Capsaicin, the natural occurring active component of chili peppers, has a demonstrated anti-obesity effect. Recent reports indicate that capsaicin reduced the body weight gain, hepatic lipid accumulation and insulin resistance induced by HFD [14-15]. The adipose tissue may be the main target of capsaicin. Based on the above observations, we decided to test whether capsaicin and antibiotics co-treatment would exhibit beneficial effects for both intestine and adipose tissue during HFD.
HFD altered TRPV1 expression in the perigonadal visceral adipose tissue
HFD has been reported to reduce TRPV1 expression in the visceral adipose tissue . We examined the expression of TRPV1 which serves as the receptor for capsaicin [17-18] in the adipose tissue to confirm their association. TRPV1 mRNA (Figure 1A) and protein (Figure 1B) levels were dramatically decreased after chronic HFD in perigonadal visceral adipose tissue. Our data confirmed that the capsaicin-associated pathway may influence HFD induced abnormalities.
Figure 1: HFD reduced TRPV1 expression in adipose tissue. C57BL/6 male mice were fed with a normal chow diet (n = 6) or high fat diet (n = 10) for 17 weeks. A. The mRNA level of Trpv1 in the perigonadal visceral adipose tissue was detected. B. The immunohistochemistry staining for TRPV1. Scale bar, 100 μm. Results are expressed as mean ± SEM. *p < 0.05.
HFD leads to enteric dysbiosis in mice
Next, we determined how HFD affects gut microbiome. Total bacterial load in the cecum displayed an increasing trend after HFD but without significance (Figure 2A). To further explore the bacterial composition in the gut, we performed 16S sequencing for the DNA from cecal content. As shown in Figure 2B, the values of alpha diversity, which is represented by PD whole tree, Shannon and Observed species, were all increased after HFD compared with NC. Moreover, the percentage of Actinobacteria, Bacteroidia, and Verrucomicrobiae were also significantly altered in HFD mice (Figure 2C). Both unweighted and weighted principal components analysis (PCoA) revealed the NC and HFD clusters could be completely separated (Figure 2D). These data confirmed that HFD could disrupt enteric eubiosis.

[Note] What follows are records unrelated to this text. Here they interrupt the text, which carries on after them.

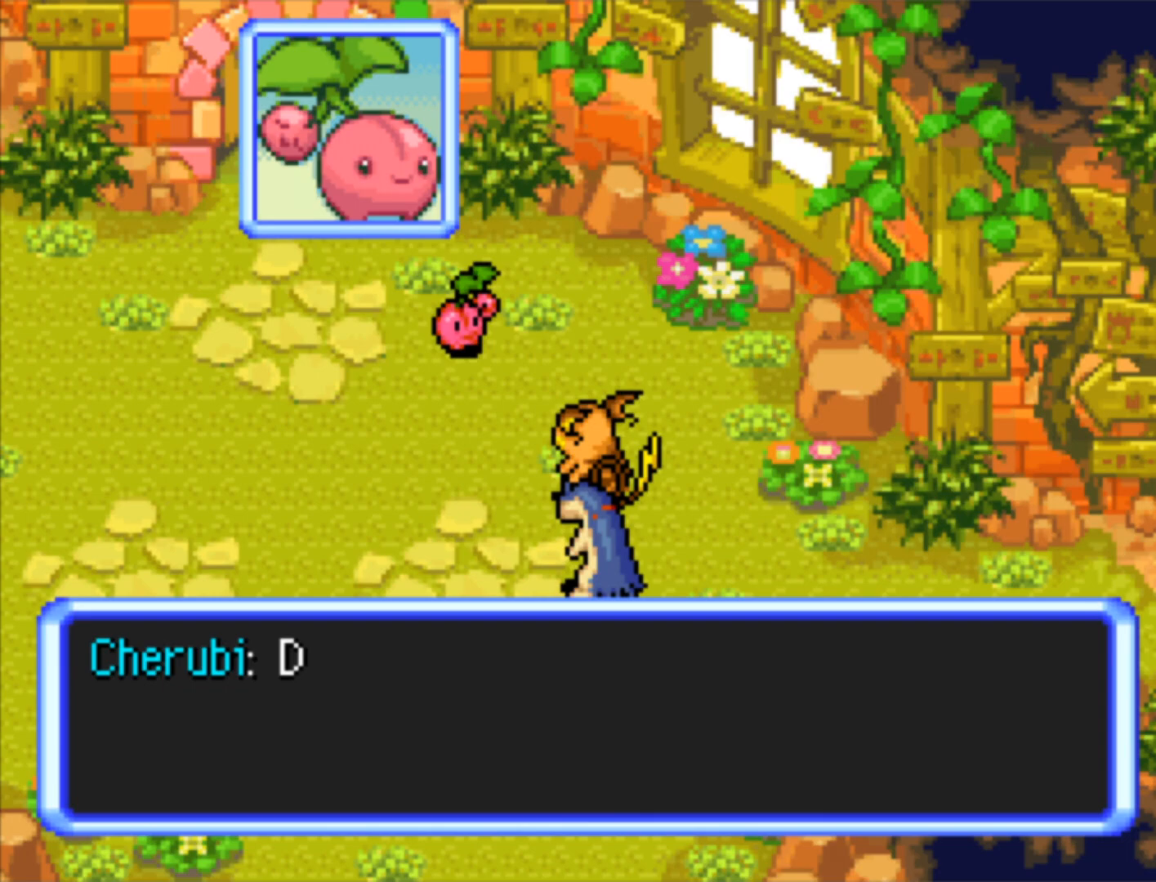
{"buttons": ["B"], "events": []}
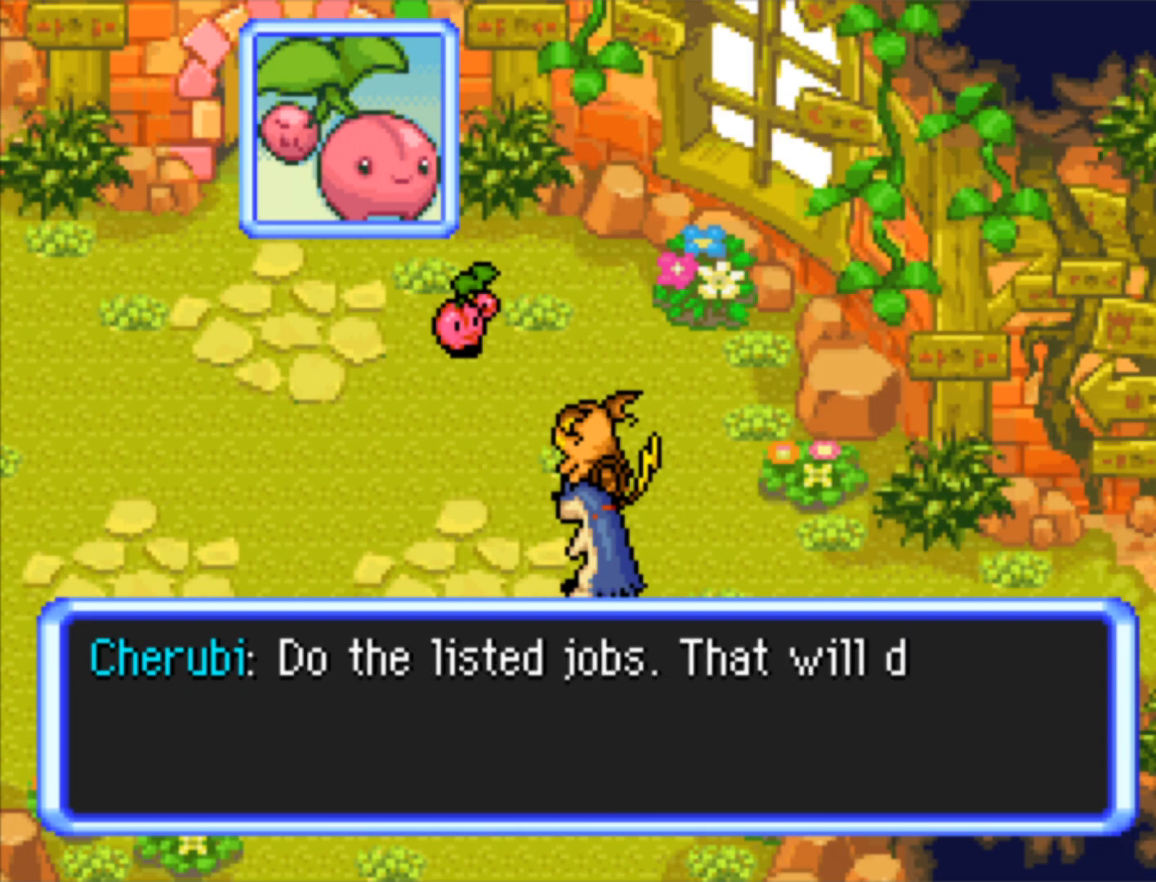
{"buttons": ["B"], "events": []}
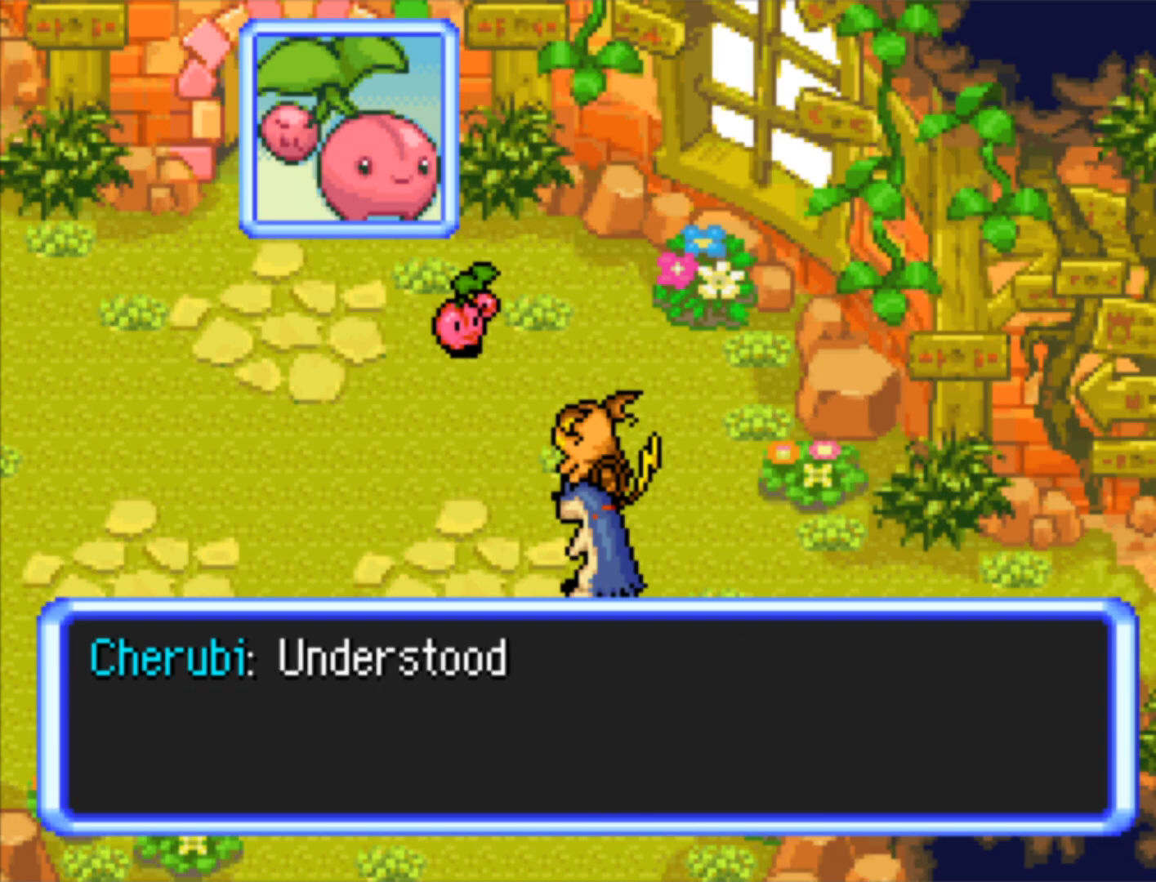
{"buttons": ["B"], "events": []}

Figure 2: HFD caused enteric dysbiosis. C57BL/6 male mice were fed with a normal chow diet (n = 5) or high fat diet (n = 7) for 17 weeks. A. total bacterial load in the cecum; B. the value of PD whole tree, Shannon and Observed species diversity; C. the percentage of indicated class; D. the PCoA analysis. Results are expressed as mean ± SEM. *p < 0.05.

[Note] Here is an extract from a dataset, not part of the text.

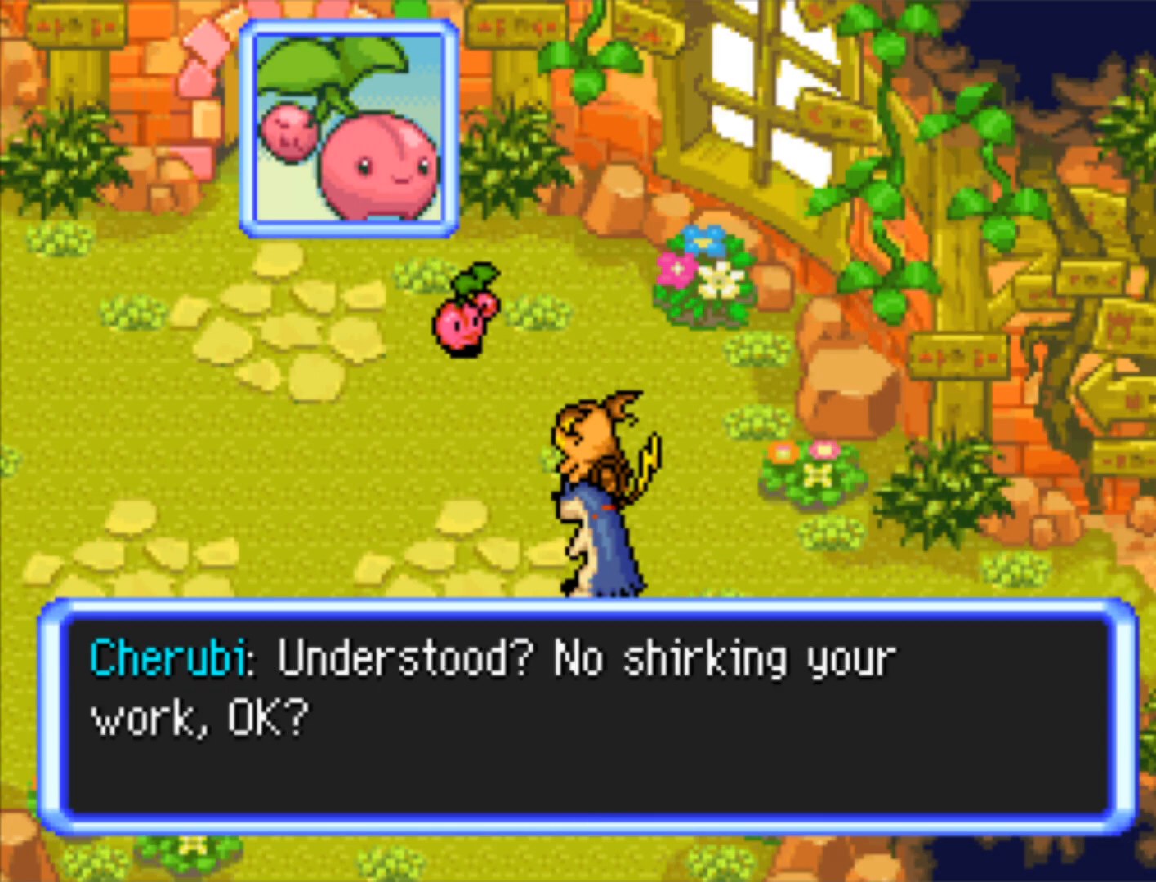
{"buttons": ["B"], "events": []}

In addition, capsaicin had been reported to alter gut microbial composition . Figure 3A-3B confirmed that capsaicin could affect the gut microbiota as evidenced by decreased Firmicutes, increased Bacteroidetes and impaired Firmicutes/Bacteroidetes ratio in the cecum of HFD and capsaicin co-treated mice compared with HFD mice. To test whether altered microbiota induced by capsaicin exhibited physiological effects, we transplanted HFD + Cap-fed mice feces into HFD-fed mice, and monitored the body weight change. Figure 3C showed that the feces from HFD + CAP-fed mice could not reduce body weight gain induced by high fat diet. This result suggested that although the capsaicin can cause the gut microbial composition change, such alteration may not display physiological functions.
Figure 3: Effects of capsaicin on gut microbiota. C57BL/6 male mice were fed with a normal chow diet (n = 5) or high fat diet (n = 5-9). A. relative abundance of Firmicutes, Bacteroidetes and B. Firmicutes/Bacteroidetes ratio in the cecum; C. Body weight gain after 12 weeks HFD feeding. Results are expressed as mean ± SEM. *p < 0.05.

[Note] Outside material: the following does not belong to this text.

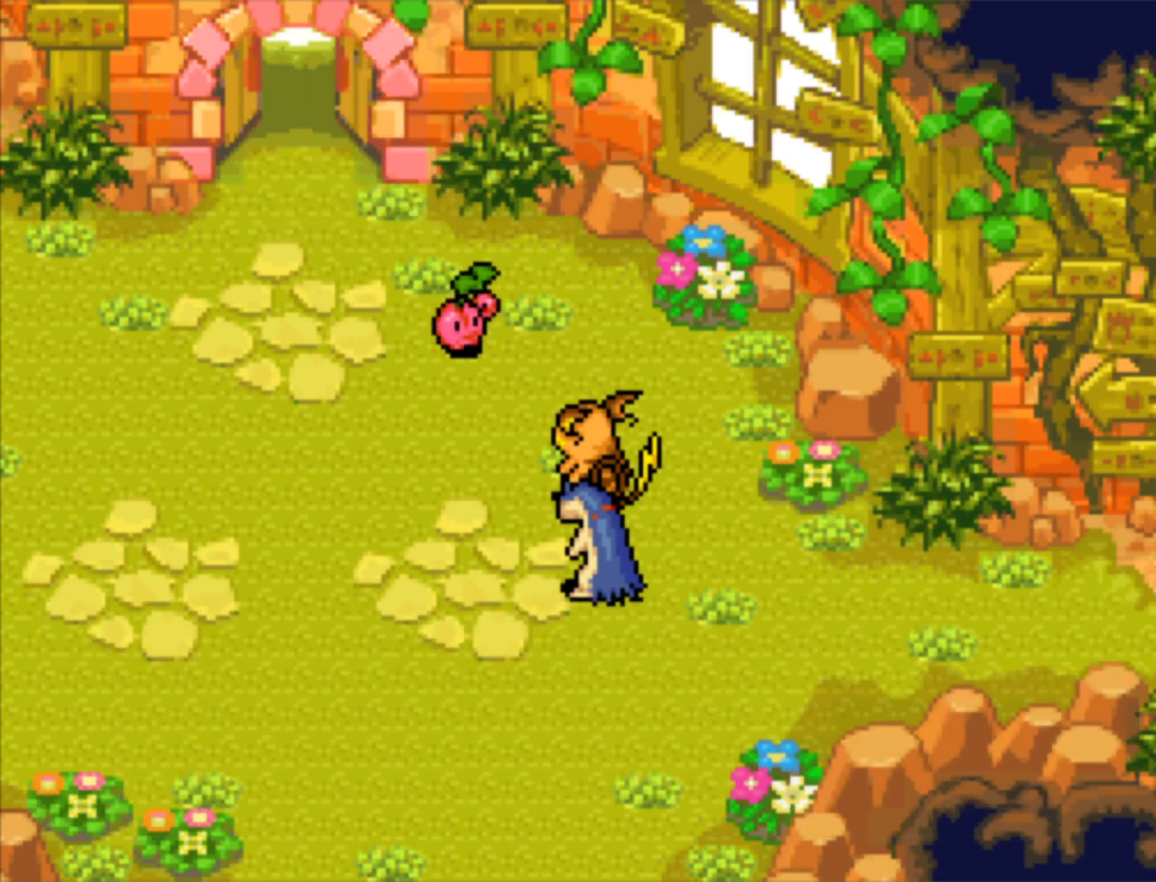
{"buttons": ["B", "DPAD_LEFT"], "events": [[100, "DPAD_LEFT", "down"]]}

Antibiotics, but not capsaicin, dramatically reduced intestinal inflammation and leakiness induced by HFD
Because intestinal pathophysiological status plays a key role in HFD induced abnormalities, we examined how capsaicin and antibiotics affect gut (ileum) during HFD. First, both Firmicutes and Bacteroidetes which were the 2 main phyla in the gut were almost undetected in antibiotics treatment group, indicating the antibiotics treatment was successful (Figure 3A). Intestinal inflammation characterized by the expression of key cytokines/chemokines, such as Tnfa, Ifng and Ccl4 was dramatically decreased in both HFD + ABX and HFD + Cap + ABX groups, whereas capsaicin did not affect the expression of these inflammatory factors (Figure 4A). We further measured the levels of Tlrs (Tlr2, Tlr4), MAPK (p-38) and CDs (Cd2 and Cd68), key molecules involved in inflammatory response. Tlr4 was significantly decreased in HFD fed animals treated with Cap + ABX but not in animals treated with antibiotics or capsaicin alone. Tlr2 and Cd68 exhibited a decreasing trend in both HFD + ABX and HFD + Cap + ABX groups but not in HFD + Cap mice. Antibiotics or capsaicin alone reduced the expression of Cd2 and p-p38 while co-treatment further decreased the expression of these molecules (Figure 4B-4D). These data indicate that antibiotics significantly reduced gut inflammation while capsaicin’s benefits were limited.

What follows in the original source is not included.